While playing around in Adobe Photoshop Lightroom recently, I stumbled upon the settings that allow for analyzing images based on metadata recorded by the camera. It’s a great little tool for revealing how you see the world through the camera eye!
In December 2012 I moved to the Pentax K-5 II that I purchased with an 18-135mm walk-around kit lens. A couple of weeks later I bought a used 70-300mm zoom lens, and then in April of 2013 added a Sigma 10-20mm wide-angle lens to round out my system. When I did a quick analysis by lenses used, here is what I discovered:
K-5 II IMAGES TAKEN TO DATE 17,326
- 67% were with the 18-135mm at 11,218 images
- 6% were with the 5-300mm at 1,052 images
- 27% were with the 10-20mm at 5,056 images
I further analyzed these stats by looking at focal length and realized I often shoot at the extreme ends of my lenses.
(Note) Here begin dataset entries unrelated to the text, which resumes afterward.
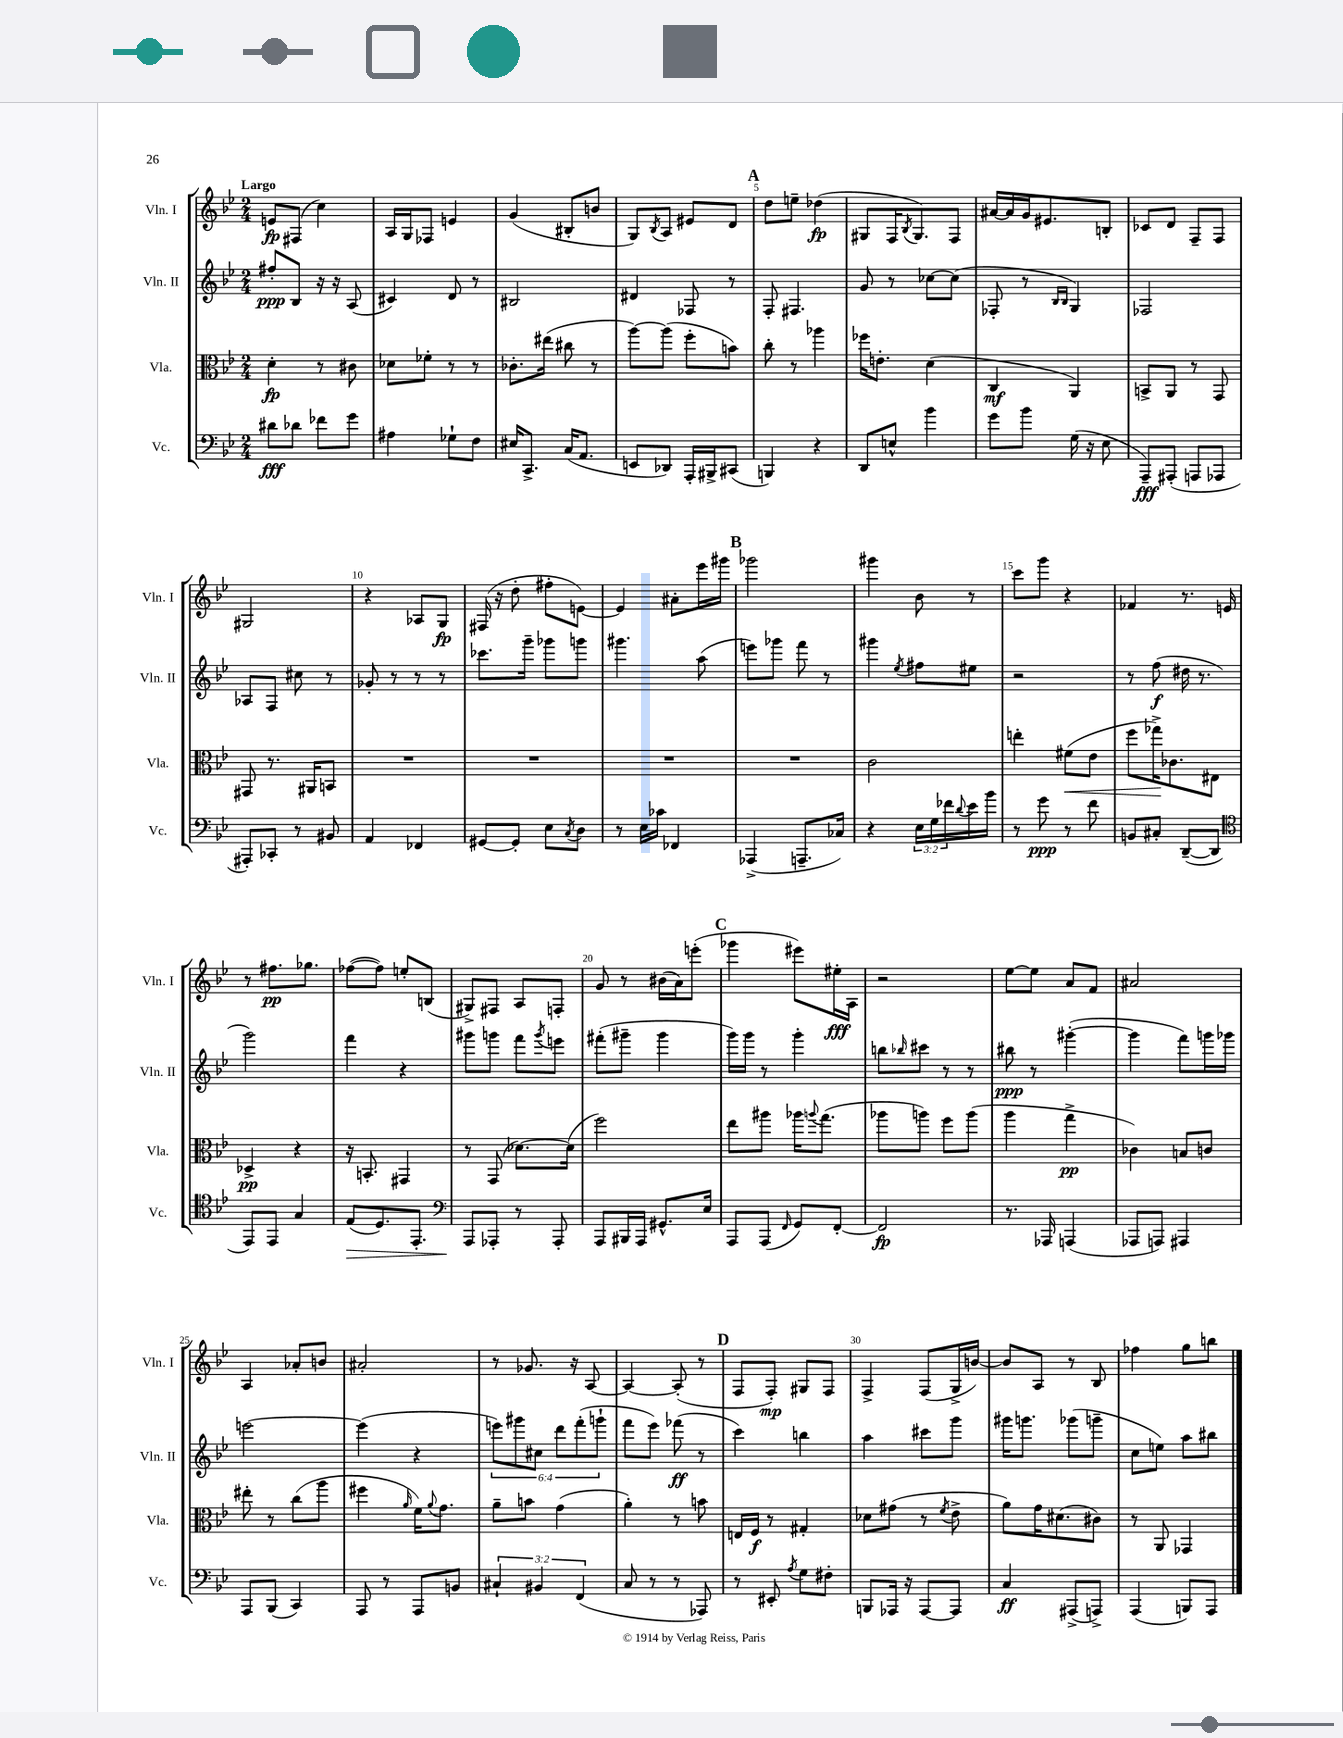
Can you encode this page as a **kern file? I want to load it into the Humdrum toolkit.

**kern	**kern	**kern	**kern
*staff4	*staff3	*staff2	*staff1
*clefF4	*clefC3	*clefG2	*clefG2
*k[b-e-]	*k[b-e-]	*k[b-e-]	*k[b-e-]
*M2/4	*M2/4	*M2/4	*M2/4
8d#	4d'	8ff#'	8e
8d-	.	8B-	(8F#
8f-	8r	16r	4cc)
.	.	16r	.
8g	8c#	(8A	.
=	=	=	=
4A#	8d-	4c#)	16A
.	.	.	16G
.	8f-'	.	8F-
8G-`	8r	8d	4e
8F	8r	8r	.
=	=	=	=
16E#	8.c-'	2B#	(4g
8.CC^	.	.	.
.	(16ee#	.	.
(16C	8cc#	.	8B#'
8.AA	.	.	.
.	8r	.	8b
=	=	=	=
8EE	[8aa)	4d#	8G)
.	.	.	8qB-
8DD-)	(8aa]	.	8A
16AAA'	8ff'	8F-	8e#
16BBB#^	.	.	.
(8CC#	8b)	8r	8d
=	=	=	=
4BBB)	8cc'	8F'	8dd
.	8r	4.F#	8ee~
4r	4aa-	.	(4dd-
=	=	=	=
8DD	16ff-	8g	8G#
.	8.e'	.	.
8E^^	.	8r	16F
.	.	.	8qB-
.	.	.	8.G#)
4b-	(4d	[8cc-	.
.	.	(8cc-]	8F
=	=	=	=
8g	4C	8F-'	[16a#
.	.	.	16a#]
8b-	.	8r	16g
.	.	.	8.e#
.	.	16qqB-	.
.	.	16qqB-	.
(16G	4AA)	4G)	.
16r	.	.	.
8E-	.	.	8B'
=	=	=	=
8AAA~)	8BB^	2F-	8c-
(8AAA#'	8AA	.	8d
8AAA	8r	.	8F~
8AAA-	8GG	.	8F
=	=	=	=
8AAA#')	8GG#	8A-	2G#
8CC-'	8.r	8F	.
8r	.	8cc#	.
.	16AA#	.	.
8BB#	8BB	8r	.
=	=	=	=
4AA	2r	8g-'	4r
.	.	8r	.
4FF-	.	8r	8A-
.	.	8r	8G
=	=	=	=
[8GG#	2r	8.ccc-	(16F#
.	.	.	16r
8GG#']	.	.	8dd'
.	.	16ggg~	.
8E-	.	8ggg-	8ff#'
8qC	.	.	.
8D	.	8ggg	[8e)
=	=	=	=
8r	2r	4.ggg#	4e]
16E-	.	.	.
16c-	.	.	.
4FF-	.	.	8a#'
.	.	(8aa	16eee-
.	.	.	16ggg#
=	=	=	=
(4AAA-^	2r	8eee)	2ggg-
.	.	8ggg-	.
8.AAA~	.	8fff	.
.	.	8r	.
16C-)	.	.	.
=	=	=	=
4r	2c	4ggg#	4ggg#
.	.	8qee-	.
24E-	.	8ff#	8b-
24G	.	.	.
24f-	.	.	.
8qqd	.	.	.
16e-	.	8ee#	8r
16b-	.	.	.
=	=	=	=
8r	4ee'	2r	8ccc
8g	.	.	8ggg
8r	(8f#	.	4r
8f	8e-	.	.
=	=	=	=
8BB	8ff	8r	4f-
8C#'	16gg-^)	(8ff	.
.	8.c-	.	.
([8DD~	.	16dd#	8.r
.	.	8.r	.
8DD]	8E#	.	.
.	.	.	16e
=	=	=	=
*clefC4	*	*	*
8EE-)	4D-^	2ggg)	8r
8EE-	.	.	8.ff#
4G	4r	.	.
.	.	.	8.gg-
=	=	=	=
(8E-	16r	4fff	([8ff-
.	8.BB'	.	.
8.D)	.	.	8ff-])
.	4GG#	4r	8ee'
8.EE-'	.	.	.
.	.	.	(8B
=	=	=	=
*clefF4	*	*	*
8AAA	8r	8ggg#	8G#^)
8AAA-'	(8GG	8ggg	8F#
8r	[8.d-)	8fff	8A
.	.	8qggg	.
8AAA-'	.	8eee	8F'
.	(16d-]	.	.
=	=	=	=
8AAA	2ff)	(8fff#'	8g
16BBB#	.	8ggg#~	8r
16AAA	.	.	.
8.GG#^^	.	4ggg#	(16b#
.	.	.	16a)
.	.	.	(8eee'
16E-	.	.	.
=	=	=	=
8AAA	8ee-	16ggg)	4ggg-
.	.	16ggg	.
(8AAA	8aa#	8r	.
16qqFF	.	.	.
8GG)	16aa-	4ggg'	8eee#)
.	8qqaa	.	.
.	(8.gg	.	.
[8FF'	.	.	16ee#'
.	.	.	16A
=	=	=	=
2FF]	8aa-	8bb	2r
.	.	16qqbb-	.
.	8aa)	8ccc#	.
.	8ff	8r	.
.	(8aa	8r	.
=	=	=	=
8.r	4aa	8bb#	[8ee-
.	.	8r	8ee-]
16AAA-	.	.	.
(4AAA	4gg^	([4ggg#'	8a
.	.	.	8f
=	=	=	=
8AAA-	4c-)	4ggg#]	2a#
8AAA)	.	.	.
4AAA#	8B	8fff)	.
.	8c	16ggg	.
.	.	16ggg-	.
=	=	=	=
8AAA	8ee#'	[2eee	4A
(8BBB-	8r	.	.
4CC)	(8cc	.	8a-'
.	8aa	.	8b
=	=	=	=
8AAA	4ff#	(4eee]	2a#'
8r	.	.	.
.	16qqa	.	.
8AAA	16f)	4r	.
.	8qqa	.	.
.	8.g	.	.
8BB	.	.	.
=	=	=	=
6C#`	8a~	12eee)	8r
.	.	12ggg#	.
.	8b	.	8.g-
6BB#	.	12cc#	.
.	(4g	12ddd	.
.	.	.	16r
(6FF	.	(12fff'	.
.	.	.	[8A
.	.	12ggg`	.
=	=	=	=
8C	4a')	8fff	4A_
8r	.	8eee-)	.
8r	8r	(8fff-	(8A']
8AAA-)	8b	8r	8r
=	=	=	=
8r	16E	4ccc)	8F
.	16F	.	.
8EE#'	8r	.	8F')
8qA	.	.	.
8G	4G#'	4bb	8G#
8F#'	.	.	8F
=	=	=	=
8BBB	8d-	4aa	4F^
16AAA-	(8g#	.	.
16r	.	.	.
[8AAA-	8r	8ccc#	(8F
.	8qf	.	.
8AAA-]	8e-^	8ggg	16G^
.	.	.	[16b)
=	=	=	=
4C	8a)	16ggg#	8b]
.	.	8.ggg	.
.	16g	.	8A
.	(8.d#	.	.
(8AAA#^	.	(8ggg-	8r
8AAA^)	8c#)	8ggg~	8B-
=	=	=	=
(4AAA	8r	8cc	4ff-
.	8AA	8ee)	.
8BBB)	4GG-	8aa	8gg
8AAA	.	8bb#	8bb
==	==	==	==
*-	*-	*-	*-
For example, I have taken many shots at the 18mm and 135mm focal lengths, and at the 10mm and 20mm focal lengths of my wide-angle lens. This tells me I often am wanting to go wider or zoom farther than the lens I am using will allow, and don’t because I am lazy and don’t want to change lenses, or don’t own a lens that allows me to do so. Since image quality often suffers at the extreme ends of lenses, it also tells me I should pay more attention to focal length and stay within the sweet spot of my lenses if possible.
I also analyzed my images based on ISO (film speed), shutter speed and aperture. No big surprises here, just the realization that I change settings a lot based on subject matter.
A big take home lesson from this exercise was that I tend to see the world through my camera quite broadly! This makes sense because I tend to think in systems, prefer to see the forest over the trees, and like to push the limits of my awareness. Whatever program you use to catalogue images, check and see if it allows you to analyze your pictures by metadata. I love how the camera eye can reveal much about how we see the world!